Eigentlich verwende ich IntelliJ... da sehen web-Projekte in der IDE aus wie sie aussehen sollen...

src/main/java >> wird als Source-Verzeichnis erkannt
src/main/resoureces >> wird als Resources-Verzeichnis erkannt
src/main/webapp >> wird als Webapp-Verzeichnis erkannt

Bei Eclipse (Luna 4.4.1) wird mir die Projektstruktur nicht richtig im Package Explorer aufgelöst...
Eclipse hat scheinbar Probleme den webapp-Ordner zu erkennen.... Der wird bei mir als normales Verzeichnis dargestellt.

Ist das "leider" normal oder kann man in eclipse noch etwas einstellen?


----------



## Dompteur (2. Feb 2015)

Verstehe ich das richtig, dass die Eclipse IDE den Code in src/main/webapp nicht als JAVA Code interpretiert ?

Dann kannst du unter "Project Properties" / "Java Build Path" / "Source" das Verzeichnis als weiteres Source-Verzeichnis hinzufügen.

Ich verwende noch eine ältere Eclipse Version. Es kann also sein, dass die Menüpunkte minimal anders heißen.


----------



## dzim (6. Feb 2015)

Soweit ich es verstehe, ist das verhalten aber doch richtig! im webapp liegen doch das Manifest und der ganze Spass, oder?
src/main/java ist in MAven-Projekten nun mal das Verzeichniss, dass für Quellcode zuständig ist.

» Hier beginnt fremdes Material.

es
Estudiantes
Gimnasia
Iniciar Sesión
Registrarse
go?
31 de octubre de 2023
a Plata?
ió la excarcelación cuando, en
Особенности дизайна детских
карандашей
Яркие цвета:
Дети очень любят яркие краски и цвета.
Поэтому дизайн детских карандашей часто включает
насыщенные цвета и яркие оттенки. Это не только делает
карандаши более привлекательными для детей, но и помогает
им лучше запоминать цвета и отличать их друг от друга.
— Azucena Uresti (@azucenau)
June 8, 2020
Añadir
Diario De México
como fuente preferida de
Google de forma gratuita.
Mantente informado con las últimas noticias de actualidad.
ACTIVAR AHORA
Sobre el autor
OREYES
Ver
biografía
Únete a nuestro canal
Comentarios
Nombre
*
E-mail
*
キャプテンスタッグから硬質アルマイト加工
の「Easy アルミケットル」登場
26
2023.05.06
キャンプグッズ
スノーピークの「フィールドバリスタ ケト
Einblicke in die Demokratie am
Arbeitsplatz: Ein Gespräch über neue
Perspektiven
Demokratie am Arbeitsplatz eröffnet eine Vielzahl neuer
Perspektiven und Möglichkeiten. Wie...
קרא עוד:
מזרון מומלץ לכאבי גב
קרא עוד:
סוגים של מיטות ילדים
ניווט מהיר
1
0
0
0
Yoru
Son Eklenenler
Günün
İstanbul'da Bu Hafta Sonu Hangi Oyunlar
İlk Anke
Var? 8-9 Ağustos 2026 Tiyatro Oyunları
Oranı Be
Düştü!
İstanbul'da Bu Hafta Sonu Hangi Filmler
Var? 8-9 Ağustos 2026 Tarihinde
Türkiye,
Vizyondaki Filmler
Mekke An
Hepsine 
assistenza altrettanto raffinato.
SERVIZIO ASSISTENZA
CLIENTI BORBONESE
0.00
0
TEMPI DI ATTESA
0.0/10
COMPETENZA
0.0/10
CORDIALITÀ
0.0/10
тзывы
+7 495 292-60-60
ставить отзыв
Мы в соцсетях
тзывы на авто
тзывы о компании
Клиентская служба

Ansonten: Du kannst dir auch die .projekt und .classpath-Dateien des Projekts mal anschauen. Da steht drinn, welche Rolle welches Verzeichnis hat (oder wenn es nicht drinn steht, könnte dein o.g. Verhalten entstehen).
Da du die Dateien normalerweise nicht siehts, musst du evtl. den Filter des Project Navigators anpassen (oben rechts vom TreeView - so ein Pfeil nach unten öffnet ein Kontext-Menü).


----------